- Born: Edwin Pouncey June 1951 (age 74) Leeds, West Riding of Yorkshire, England
- Area(s): Artist
- Pseudonym(s): Savage Pencil

= Savage Pencil =

English comics artist, musician and journalist

Edwin Pouncey (born June 1951), also known by the nom de plume Savage Pencil, is an English comics artist, musician, and music journalist.

==Biography==
As Savage Pencil and otherwise, Pouncey has contributed to magazines such as Sounds ("Rock'n'Roll Zoo", etc.), Forced Exposure and The Wire. He has illustrated record sleeves for bands such as The Fall, Big Black, Sonic Youth and Rocket From The Crypt amongst others. Savage Pencil was also a member of The Art Attacks, a band who released two 7"s; "I'm A Dalek" b/w "Neutron Bomb" (released on the Albatross label in 1977) and "First & Last" / "Punk Rock Stars" / "Rat City" (released on the Fresh label in 1979).

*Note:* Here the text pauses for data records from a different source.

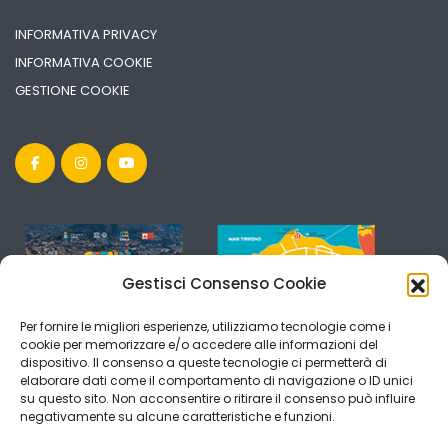
INFORMATIVA PRIVACY
INFORMATIVA COOKIE
GESTIONE COOKIE
Gestisci Consenso Cookie
Per fornire le migliori esperienze, utilizziamo tecnologie come i
cookie per memorizzare e/o accedere alle informazioni del
dispositivo. Il consenso a queste tecnologie ci permetterà di
elaborare dati come il comportamento di navigazione o ID unici
su questo sito. Non acconsentire o ritirare il consenso può influire
negativamente su alcune caratteristiche e funzioni.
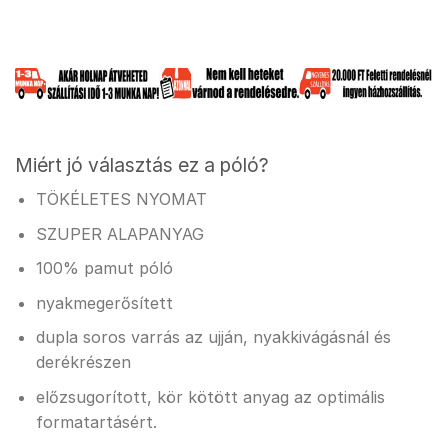
Miért jó választás ez a póló?
TÖKÉLETES NYOMAT
SZUPER ALAPANYAG
100% pamut póló
nyakmegerősített
dupla soros varrás az ujján, nyakkivágásnál és
derékrészen
előzsugorított, kör kötött anyag az optimális
formatartásért.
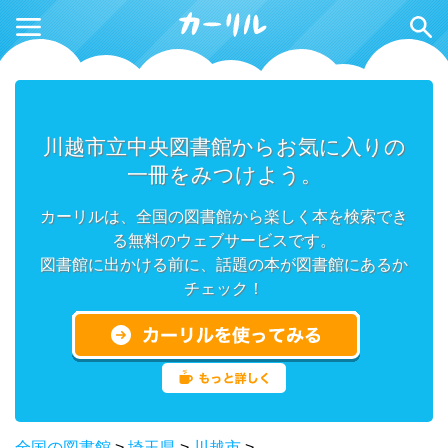
川越市立中央図書館からお気に入りの
一冊をみつけよう。
カーリルは、全国の図書館から楽しく本を検索でき
る無料のウェブサービスです。
図書館に出かける前に、話題の本が図書館にあるか
チェック！
全国の図書館
>
埼玉県
>
川越市
>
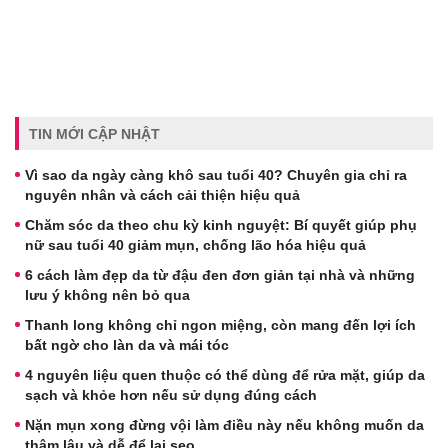
TIN MỚI CẬP NHẬT
Vì sao da ngày càng khô sau tuổi 40? Chuyên gia chỉ ra
nguyên nhân và cách cải thiện hiệu quả
Chăm sóc da theo chu kỳ kinh nguyệt: Bí quyết giúp phụ
nữ sau tuổi 40 giảm mụn, chống lão hóa hiệu quả
6 cách làm đẹp da từ đậu đen đơn giản tại nhà và những
lưu ý không nên bỏ qua
Thanh long không chỉ ngon miệng, còn mang đến lợi ích
bất ngờ cho làn da và mái tóc
4 nguyên liệu quen thuộc có thể dùng để rửa mặt, giúp da
sạch và khỏe hơn nếu sử dụng đúng cách
Nặn mụn xong đừng vội làm điều này nếu không muốn da
thâm lâu và dễ để lại sẹo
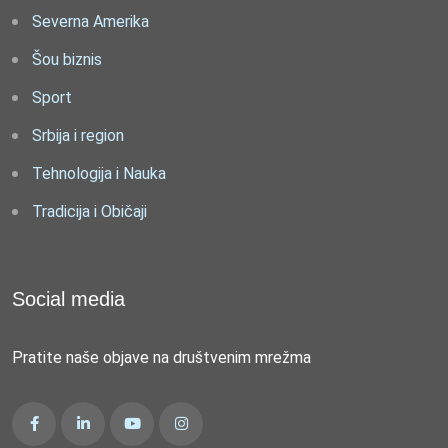
Severna Amerika
Šou biznis
Sport
Srbija i region
Tehnologija i Nauka
Tradicija i Običaji
Social media
Pratite naše objave na društvenim mrežma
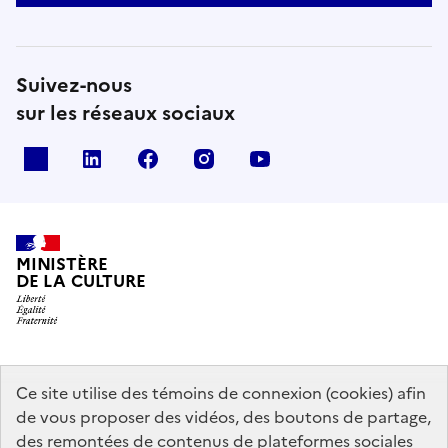
Suivez-nous
sur les réseaux sociaux
x
linkedin
facebook
instagram
youtube
MINISTÈRE
DE LA CULTURE
data.gouv.fr
legifrance.gouv.fr
info.gouv.fr
Ce site utilise des témoins de connexion (cookies) afin
de vous proposer des vidéos, des boutons de partage,
service-public.gouv.fr
des remontées de contenus de plateformes sociales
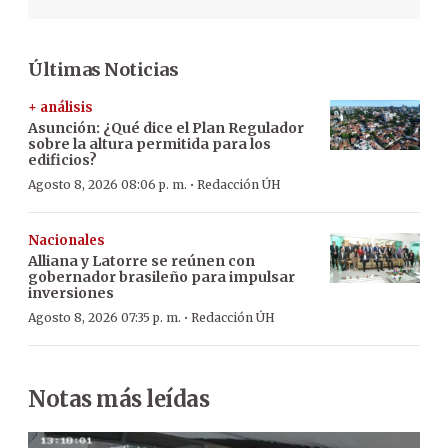
Últimas Noticias
+ análisis
Asunción: ¿Qué dice el Plan Regulador
sobre la altura permitida para los
edificios?
·
Agosto 8, 2026 08:06 p. m.
Redacción ÚH
Nacionales
Alliana y Latorre se reúnen con
gobernador brasileño para impulsar
inversiones
·
Agosto 8, 2026 07:35 p. m.
Redacción ÚH
Notas más leídas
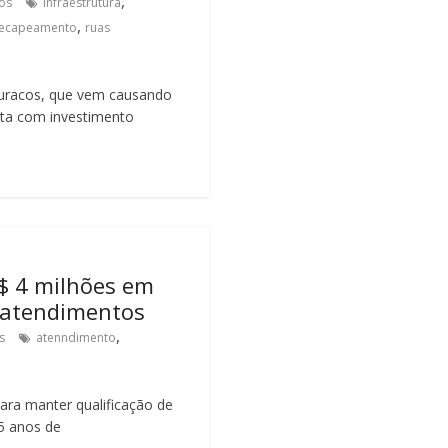
,
os
infraestrutura
,
ecapeamento
ruas
uracos, que vem causando
nta com investimento
$ 4 milhões em
 atendimentos
,
s
atenndimento
para manter qualificação de
5 anos de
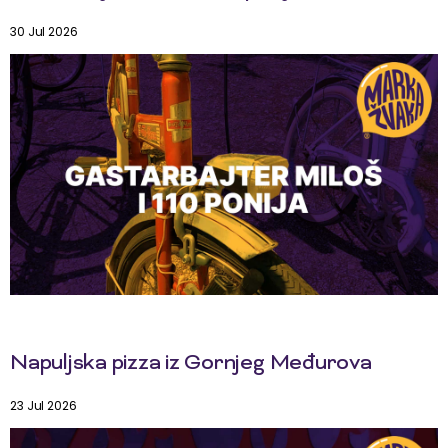
30 Jul 2026
Napuljska pizza iz Gornjeg Međurova
23 Jul 2026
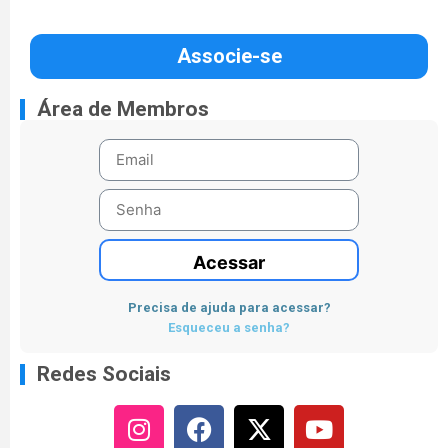
Associe-se
Área de Membros
Acessar
Precisa de ajuda para acessar?
Esqueceu a senha?
Redes Sociais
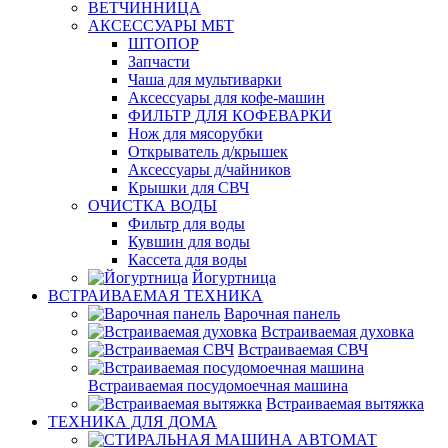
ВЕТЧИННИЦА
АКСЕССУАРЫ МБТ
ШТОПОР
Запчасти
Чаша для мультиварки
Аксессуары для кофе-машин
ФИЛЬТР ДЛЯ КОФЕВАРКИ
Нож для мясорубки
Открыватель д/крышек
Аксессуары д/чайников
Крышки для СВЧ
ОЧИСТКА ВОДЫ
Фильтр для воды
Кувшин для воды
Кассета для воды
Йогуртница
ВСТРАИВАЕМАЯ ТЕХНИКА
Варочная панель
Встраиваемая духовка
Встраиваемая СВЧ
Встраиваемая посудомоечная машина
Встраиваемая вытяжка
ТЕХНИКА ДЛЯ ДОМА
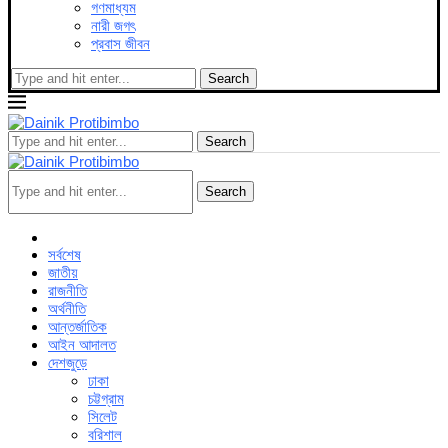
গণমাধ্যম
নারী জগৎ
প্রবাস জীবন
Search
Search
Search
সর্বশেষ
জাতীয়
রাজনীতি
অর্থনীতি
আন্তর্জাতিক
আইন আদালত
দেশজুড়ে
ঢাকা
চট্টগ্রাম
সিলেট
বরিশাল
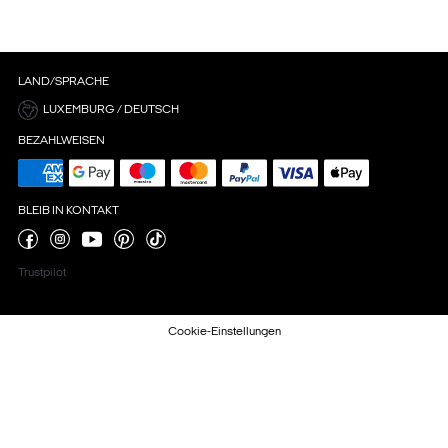
LAND/SPRACHE
LUXEMBURG / DEUTSCH
BEZAHLWEISEN
BLEIB IN KONTAKT
Trustpilot
Cookie-Einstellungen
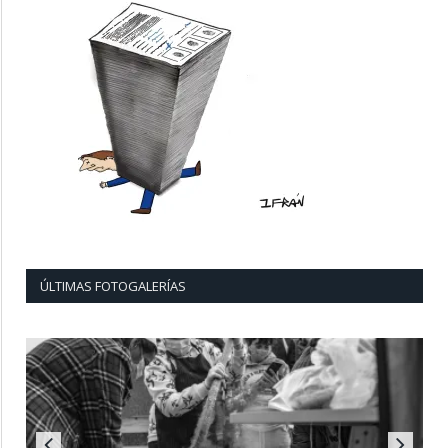
ÚLTIMAS FOTOGALERÍAS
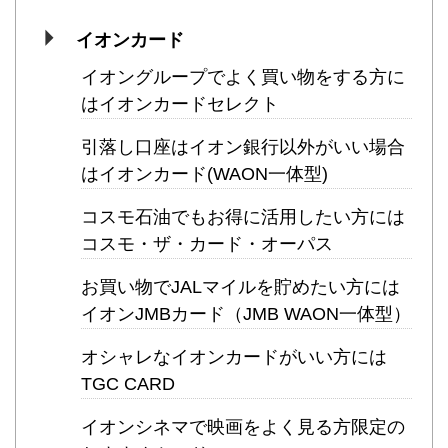
イオンカード
イオングループでよく買い物をする方に
はイオンカードセレクト
引落し口座はイオン銀行以外がいい場合
はイオンカード(WAON一体型)
コスモ石油でもお得に活用したい方には
コスモ・ザ・カード・オーパス
お買い物でJALマイルを貯めたい方には
イオンJMBカード（JMB WAON一体型）
オシャレなイオンカードがいい方には
TGC CARD
イオンシネマで映画をよく見る方限定の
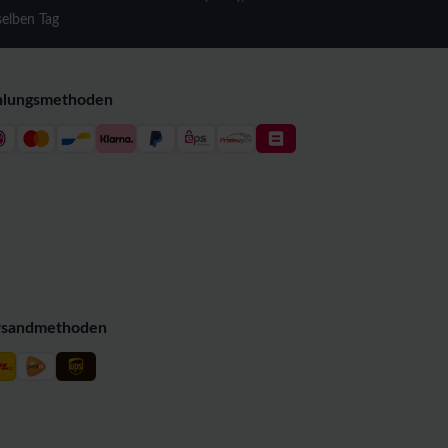
selben Tag
hlungsmethoden
rsandmethoden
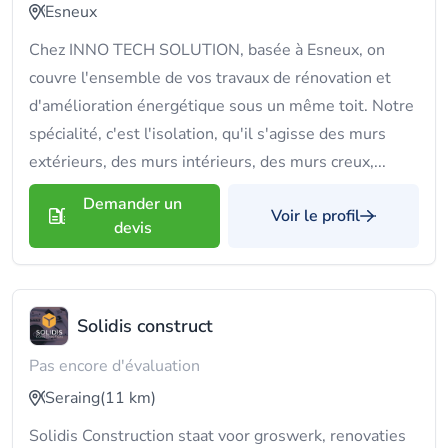
Esneux
Chez INNO TECH SOLUTION, basée à Esneux, on
couvre l'ensemble de vos travaux de rénovation et
d'amélioration énergétique sous un même toit. Notre
spécialité, c'est l'isolation, qu'il s'agisse des murs
extérieurs, des murs intérieurs, des murs creux,...
Demander un
Voir le profil
devis
Solidis construct
Pas encore d'évaluation
Seraing
(11 km)
Solidis Construction staat voor groswerk, renovaties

He is currently a member of the "improvising drone-rock noise band" Pestrepeller, along with Peter Hope-Evans (ex-Medicine Head), Ed Pinsent, Harley Richardson, Nick Neocleous and Rob Brown. They released an album in May 2006 on Important Records, entitled Isle of Dark Magick, described in the press release as "a gem of free-improvised-found-sound-collage enriched with dark pagan folky vibes and supernatural horror noise dedicated to H. P. Lovecraft, Clark Ashton Smith and Austin Osman Spare." AllMusic described them stating "There's a kind of loopy charm to the oddball British band Pestrepeller".